START Provided data
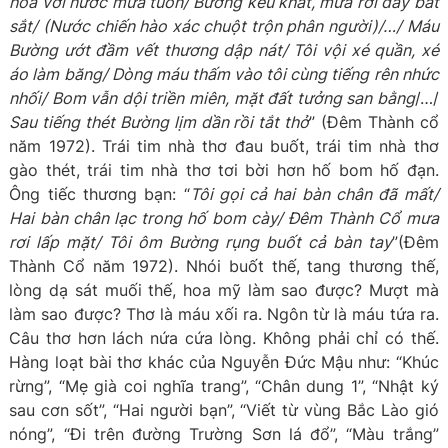
hoà với nước mưa tuôn/ Bường kêu khát, mưa rơi đầy bát
sắt/ (Nước chiến hào xác chuột trộn phân người)/…/ Máu
Bường ướt đầm vết thương dập nát/ Tôi vội xé quần, xé
áo làm băng/ Dòng máu thấm vào tôi cùng tiếng rên nhức
nhối/ Bom vẫn dội triền miên, mặt đất tưởng san bằng
/…/
Sau tiếng thét Bường lịm dần rồi tắt thở
” (Đêm Thành cổ
năm 1972). Trái tim nhà thơ đau buốt, trái tim nhà thơ
gào thét, trái tim nhà thơ tơi bời hơn hố bom hố đạn.
Ông tiếc thương bạn: “
Tôi gọi cả hai bàn chân đã mất/
Hai bàn chân lạc trong hố bom cày/ Đêm Thành Cổ mưa
rơi lấp mặt/ Tôi ôm Bường rụng buốt cả bàn tay
”(Đêm
Thành Cổ năm 1972). Nhói buốt thế, tang thương thế,
lòng dạ sát muối thế, hoa mỹ làm sao được? Mượt mà
làm sao được? Thơ là máu xối ra. Ngôn từ là máu tứa ra.
Câu thơ hơn lách nứa cứa lòng. Không phải chỉ có thế.
Hàng loạt bài thơ khác của Nguyễn Đức Mậu như: “Khúc
rừng”, “Mẹ già coi nghĩa trang”, “Chân dung 1”, “Nhật ký
sau cơn sốt”, “Hai người bạn”, “Viết từ vùng Bắc Lào gió
nóng”, “Đi trên đường Trường Sơn lá đổ”, “Màu trắng”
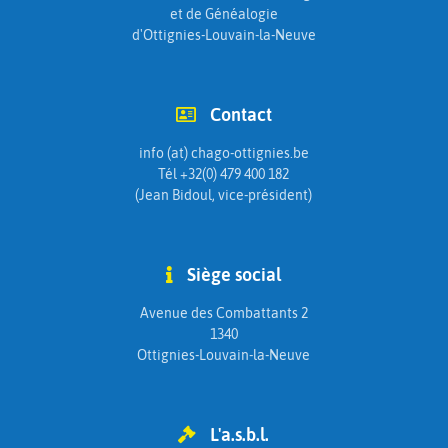
et de Généalogie
d'Ottignies-Louvain-la-Neuve
Contact
info (at) chago-ottignies.be
Tél +32(0) 479 400 182
(Jean Bidoul, vice-président)
Siège social
Avenue des Combattants 2
1340
Ottignies-Louvain-la-Neuve
L'a.s.b.l.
END Provided data
Repeat the exact lines from the first line of the data through the line containing "Hàng loạt bài". Nothing else, no pictures.

hoà với nước mưa tuôn/ Bường kêu khát, mưa rơi đầy bát
sắt/ (Nước chiến hào xác chuột trộn phân người)/…/ Máu
Bường ướt đầm vết thương dập nát/ Tôi vội xé quần, xé
áo làm băng/ Dòng máu thấm vào tôi cùng tiếng rên nhức
nhối/ Bom vẫn dội triền miên, mặt đất tưởng san bằng
/…/
Sau tiếng thét Bường lịm dần rồi tắt thở
” (Đêm Thành cổ
năm 1972). Trái tim nhà thơ đau buốt, trái tim nhà thơ
gào thét, trái tim nhà thơ tơi bời hơn hố bom hố đạn.
Ông tiếc thương bạn: “
Tôi gọi cả hai bàn chân đã mất/
Hai bàn chân lạc trong hố bom cày/ Đêm Thành Cổ mưa
rơi lấp mặt/ Tôi ôm Bường rụng buốt cả bàn tay
”(Đêm
Thành Cổ năm 1972). Nhói buốt thế, tang thương thế,
lòng dạ sát muối thế, hoa mỹ làm sao được? Mượt mà
làm sao được? Thơ là máu xối ra. Ngôn từ là máu tứa ra.
Câu thơ hơn lách nứa cứa lòng. Không phải chỉ có thế.
Hàng loạt bài thơ khác của Nguyễn Đức Mậu như: “Khúc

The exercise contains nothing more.